While to OGTR regulatory scheme is backed up by best regulatory practices, to a large extent, the States systems are in the main prohibitory legislation and do not have the transparency nor a process by which best regulatory practices are apparent. State legislations are all different in scope, jurisdiction and administration. Thus, it cannot be said that the present scheme has in any way achieved a, b and c above.

In the Commonwealth Governments own document titled Australian Biotechnology 2000, A national Strategy one of the goals stated on page 7 (Government's Vision for Australian Biotechnology) is "To enhance the economic and community benefits of biotechnology through an internationally competitive environment for investment and enterprise development". Under the current prevailing situation this goal will never be achieved.

Coordination and clear delineation of responsibilities between Federal regulatory agencies should also be improved. Our experience shows the areas of overlap between jurisdictions occur in the following areas- an insecticide resistance plant which needs assessment by the OGTR and the APVMA. It would be more efficient and save on costs for both companies and regulatory agencies if duplication could be avoided.

The regulatory burden and whether compliance costs for organisations working in gene technology are reasonable and justified compared to benefits achieved and if the regulatory requirements for classes of approval under the Act are commensurate with the level of risk.
Experience gained during the years that Bayer CropScience has been working under the GT Act would suggest that the cost of compliance imposed on applicants is often excessive. While the mandate of the OGTR is that of safeguarding the environment and human health, experience has shown that often risk management requirements are so stringent that excessive costs are imposed which are disproportionate to the level of risk posed.

Cost savings can also be has by both applicants and the OGTR if measures to avoid duplication of assessment and data submission with other Australian and overseas regulatory agencies are implemented.

At least where human health is concerned there is a lot of potential for regulatory assessments to be harmonised with overseas agencies. Harmonisation is part of an international trend for regulatory processes and occurs in the areas of drugs and pesticide approvals where assessment of human health occurs. Following this trend, where risk considerations for human health is often universal, the OGTR may not need to conduct a risk assessment in each any every case requiring the complete regulatory package, providing similar assessments for similar risks have been carried out already. Harmonisation with overseas regulatory authorities could mean that the OGTR may access these assessments and streamline processes, minimising duplication with the risks are universal. This has great potential for cost savings for both the OGTR and applicant, without compromising on safety.

Within Australia there are also instances where similar data packages have to be submitted to different Australian regulatory agencies (refer also to section under TOR 1c). This adds costs at least in terms of duplication, servicing and time taken to obtain approval. Regulatory systems should be streamlines, central, uniform and avoid duplication.

Instances have arisen in the past where a GM product approved overseas in one country has been detected in Australia. Shipments of grain, for example, containing the unapproved product, which often occurs at very low levels, would then have to be rejected. This is inefficient and extremely costly for all involved.

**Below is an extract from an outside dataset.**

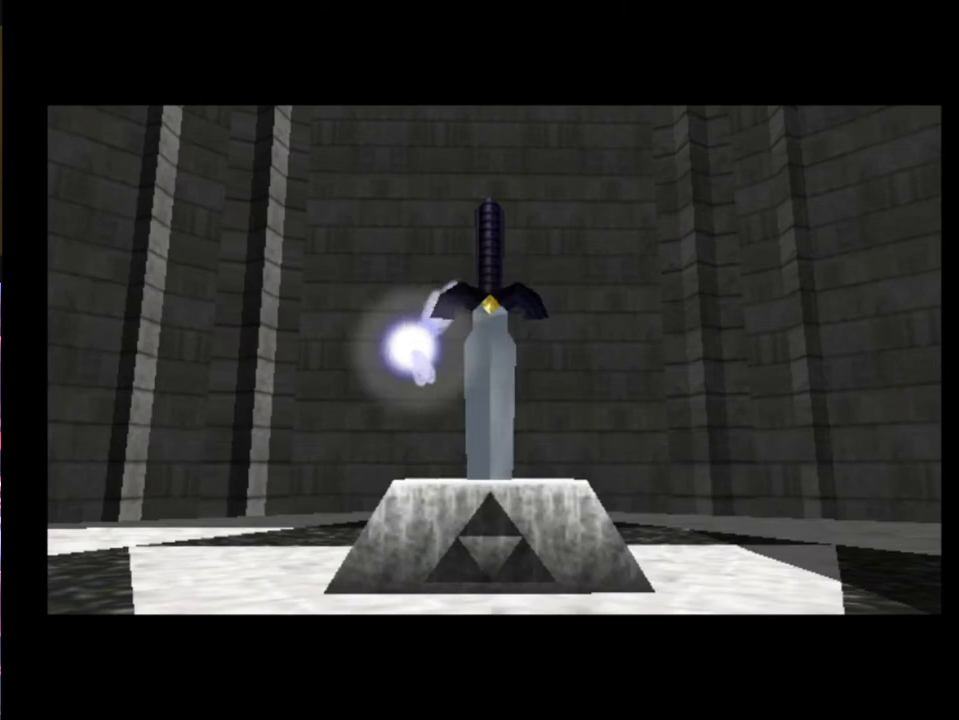
Gameplay with a controller (Xbox layout); each line is a JSON object with the inputs held at the frame after it. "events" lists button and stick changes between this image and that frame as [ms after this image, input, new state], when the widget could be followed in between. Not read: L1 L3 R1 R3 right_stick.
{"buttons": [], "left_stick": "up", "events": []}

The Act should be amended to allow reference and adoption of "Annex 3: Food Safety Assessment in Situations of Low-level Presence of Recombinant-DNA Plant Material" in Foods of the "Codex Guidelines for the Conduct of Food Safety Assessment of Foods derived from Recombinant-DNA Plants" (Codex Plant Guidelines, CAC/GL 45-2003), to allow the OGTR to deal with low level presence of unapproved products.

Provision of recommendations for amendments to the Act and the Agreement (including consideration of those recommendations made by State or Territory Parliament Committees), or alternatives to legislation , with improve the effectiveness, efficiency, fairness, timeliness and accessibility of the regulatory system.

A Federal system which is consistent and predictable nation-wide and solves the current impasse whereby OGTR approvals can be vetoed at State level (with its multiplicity of ad hoc legislation) is essential. Such a system would give surety to researchers and developers of agricultural biotechnology and would give a measure of comfort to the public that the environmental safety, human health, etc are properly assessed and regulated by a work class regulatory system.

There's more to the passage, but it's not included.